De chica, no había nada que me gustara más que ir a casa de amigas. Admiraba el orden, la heladera generosa, la cama cuidadosamente tendida, la perfección del silencio que solo puede escucharse cuando hay poca gente. Me encantaba la tranquilidad y la posibilidad de tirarme en un sillón, sin tener que ceder espacio.

En casa, en cambio, había que compartirlo todo. Confieso, siempre me encantaron los juguitos individuales, los alfajores y los postrecitos; esa góndola del supermercado que todo lo tiene era un sueño que sólo se hacía realidad en heladeras ajenas, no en la mía. Porque en casa todo se compraba de a kilos y kilos, nada de postrecitos individuales.

A veces sentía vergüenza de mi vianda y envidiaba las que llevaban mis amigas al colegio, especialmente los días de refuerzos.

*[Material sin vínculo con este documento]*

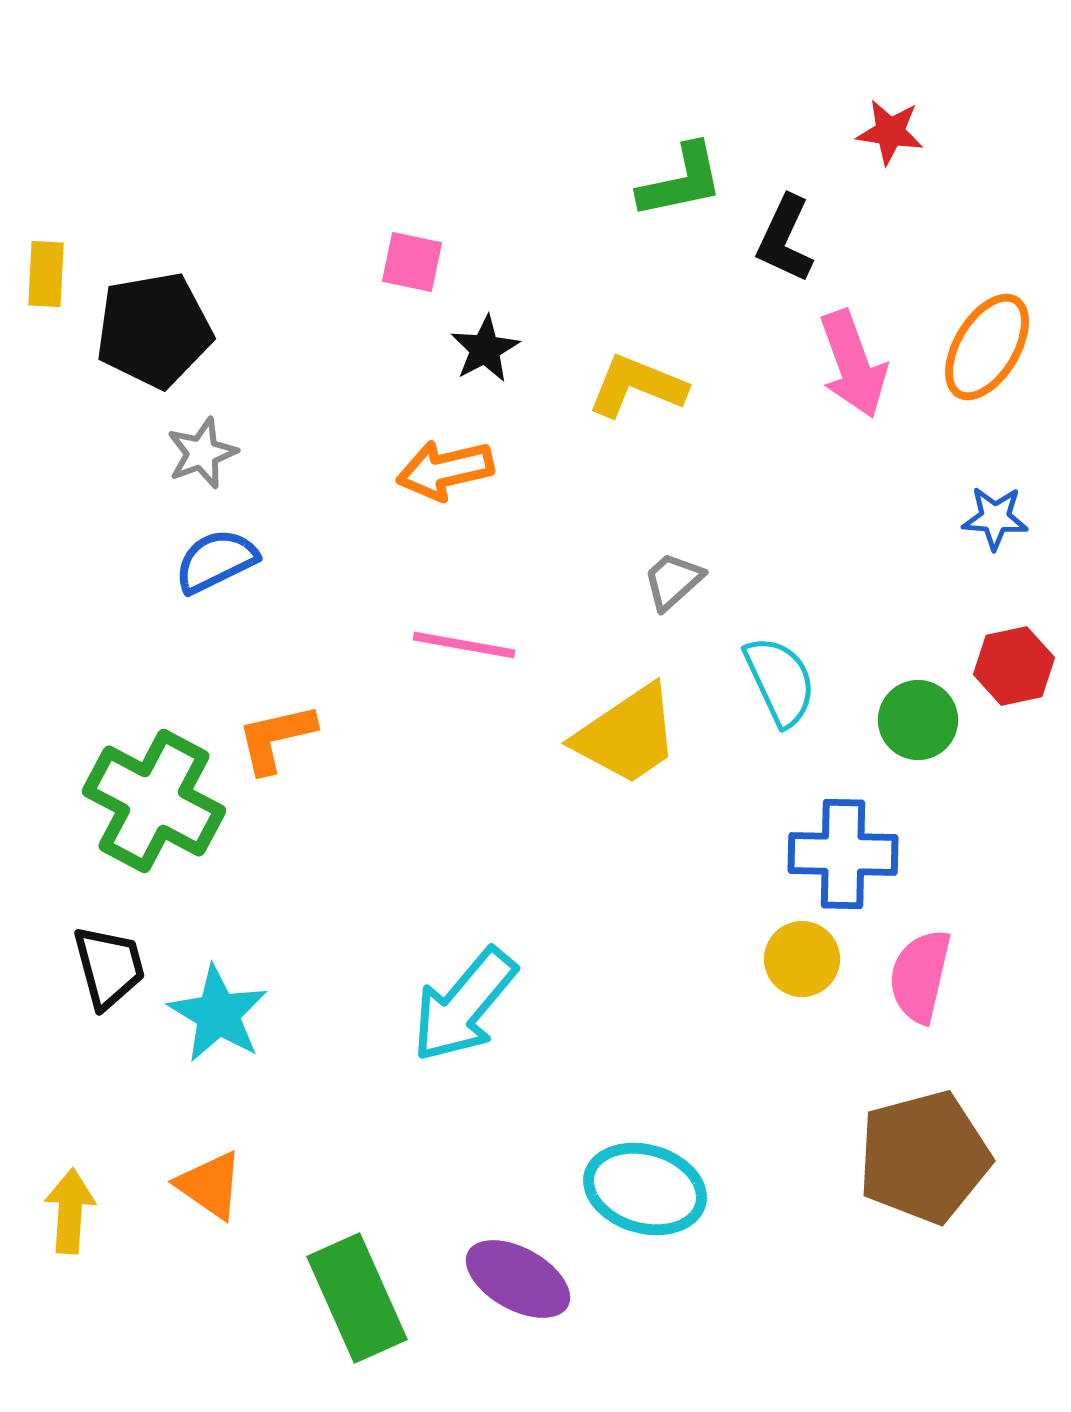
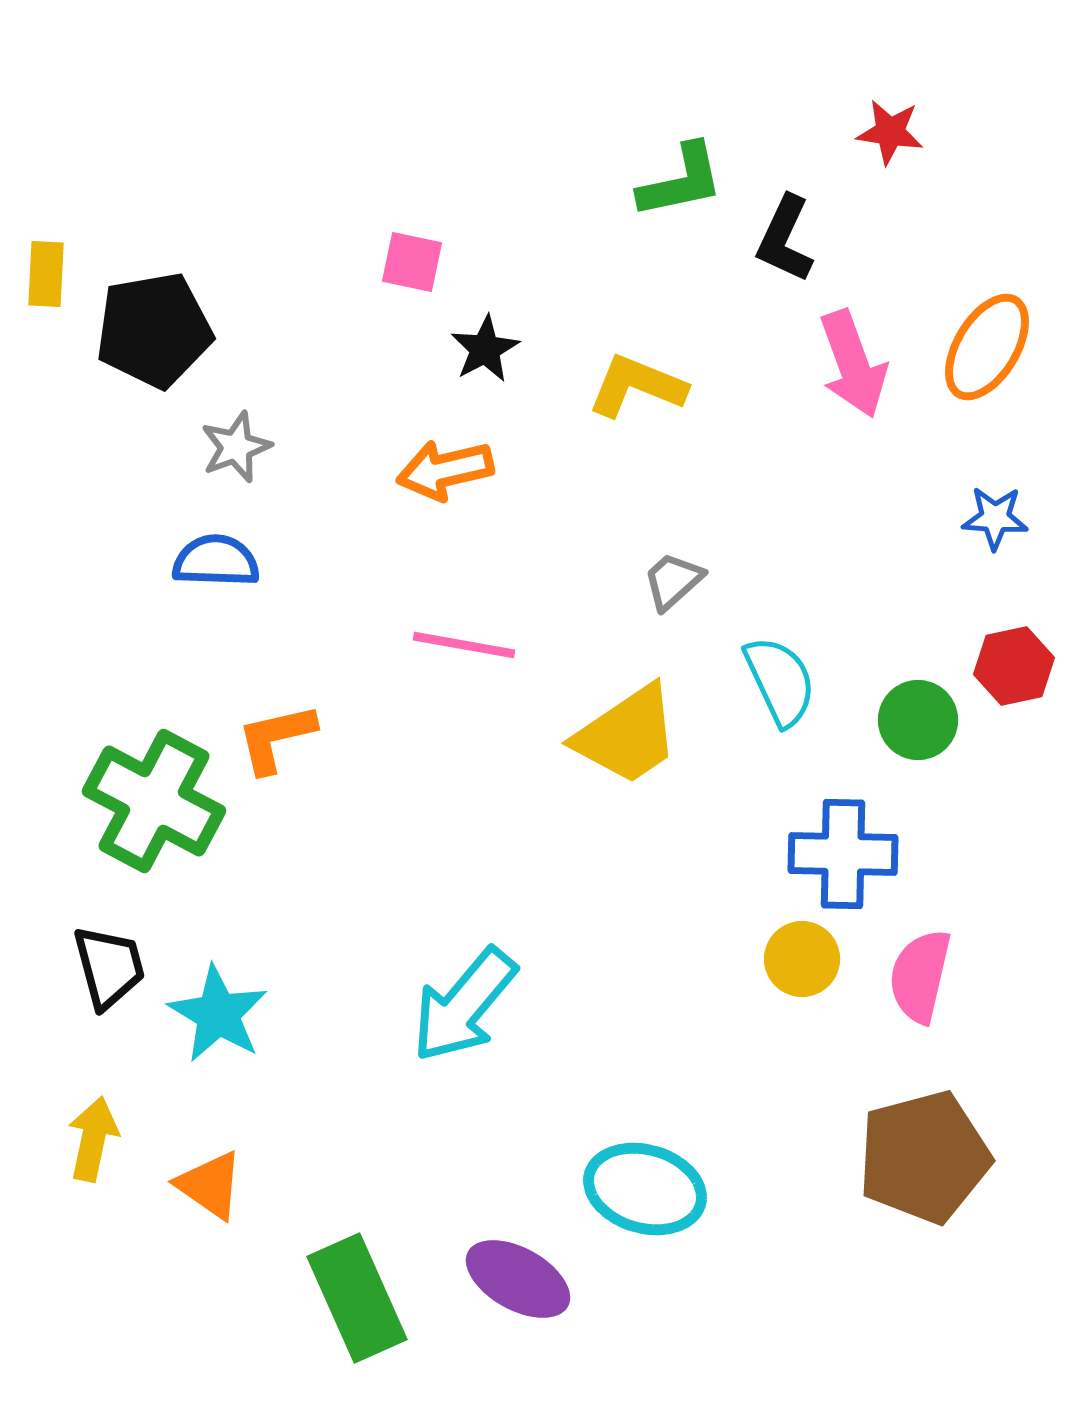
gray star: moved 34 px right, 6 px up
blue semicircle: rotated 28 degrees clockwise
yellow arrow: moved 23 px right, 72 px up; rotated 8 degrees clockwise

Mientras sus almuerzos consistían en chivitos con papas fritas, panchos con mozzarella y milanesas al pan, yo buscaba la tapa del sándwich de salame que se había desarmado, entre decenas de sándwiches que convivían en una misma bolsa de supermercado que compartíamos con mis hermanos. Y ahí, la gran incógnita “¿quién se llevó mi tapa?”. En el comedor se revelaba la verdad. El aroma a milanesa recién horneada es algo que no voy a olvidar jamás, y esa Coca individual era casi un imposible.

En casa nada era de nadie y todo era de todos. Los cumpleaños siempre generaban luchas internas, porque esa pilcha a estrenar que iluminaba los ojitos de todas las hermanas solo le correspondía a una, y aunque se “tomara todo prestado” con facilidad -conocíamos los predecibles escondites en los roperos compartidos- la cosa se complicaba cuando “la ropita” me pertenecía.

Para mi sorpresa, no había nada que les gustara más a mis amigas que venir a dormir casa. Los fines de semana se llenaba de gente, porque no únicamente yo llevaba amigas, también venían amigos de mis hermanos. El colegio se trasladaba al campo donde yo vivía, a 30 kilómetros de la ciudad de Young. Los pijamas parties en casa eran moneda corriente, tirábamos colchones en el piso del estar y nos quedábamos horas y horas riendo. Andábamos a caballo, hacíamos picnics en montes cercanos y nos bañábamos en el arroyo.

Han pasado muchos años, hoy soy mamá y me doy cuenta de muchas cosas. Después de algunos reproches que han permanecido hasta hace un tiempo, he llegado no sólo a reconciliarme con la idea de “familia grande” sino también a admirar a mis padres. Por su capacidad de entrega total, por su generosidad absoluta, por el esfuerzo de haber criado a siete buenas personas con todo lo que ello implica, y por tener el corazón abierto para recibir siempre a propios y extraños.

Ahora sé que los niños demandan tiempo y esfuerzo, que no hay receta para ser buena madre, que no puedo tirar la primera piedra porque ya le puse a Juanfe miles de dibujitos animados para poder hacer otras cosas, y que -seguramente- mi hijo me entregue en su adolescencia una lista larga de los más variados reproches. Hoy, con el diario del lunes, agradezco a mis padres por una infancia llena de hermanos y de refuerzos de salame.